____ Excerpted data

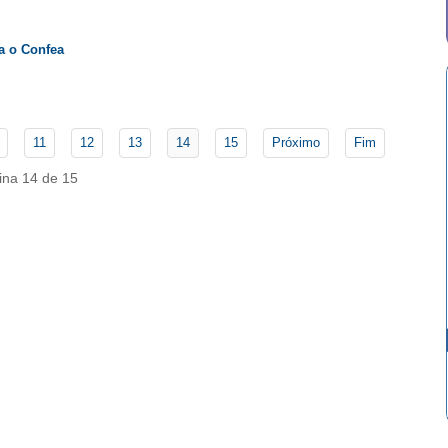
ra o Confea
11
12
13
14
15
Próximo
Fim
ina 14 de 15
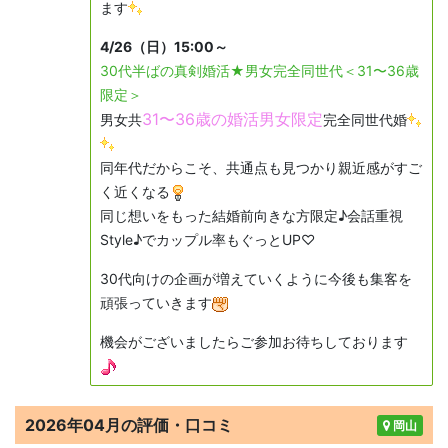
ます
4/26（日）15:00～
30代半ばの真剣婚活★男女完全同世代＜31〜36歳
限定＞
31〜36歳の婚活男女限定
完全同世代婚
男女共
同年代だからこそ、共通点も見つかり親近感がすご
く近くなる
同じ想いをもった結婚前向きな方限定♪会話重視
Style♪でカップル率もぐっとUP♡
30代向けの企画が増えていくように今後も集客を
頑張っていきます
機会がございましたらご参加お待ちしております
2026年04月の評価・口コミ
岡山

________

● **Work to complete**
Would you write out the data exactly, with no pictures in the copy?

● **Finished task**
ra o Confea
11
12
13
14
15
Próximo
Fim
ina 14 de 15
ます
4/26（日）15:00～
30代半ばの真剣婚活★男女完全同世代＜31〜36歳
限定＞
31〜36歳の婚活男女限定
完全同世代婚
男女共
同年代だからこそ、共通点も見つかり親近感がすご
く近くなる
同じ想いをもった結婚前向きな方限定♪会話重視
Style♪でカップル率もぐっとUP♡
30代向けの企画が増えていくように今後も集客を
頑張っていきます
機会がございましたらご参加お待ちしております
2026年04月の評価・口コミ
岡山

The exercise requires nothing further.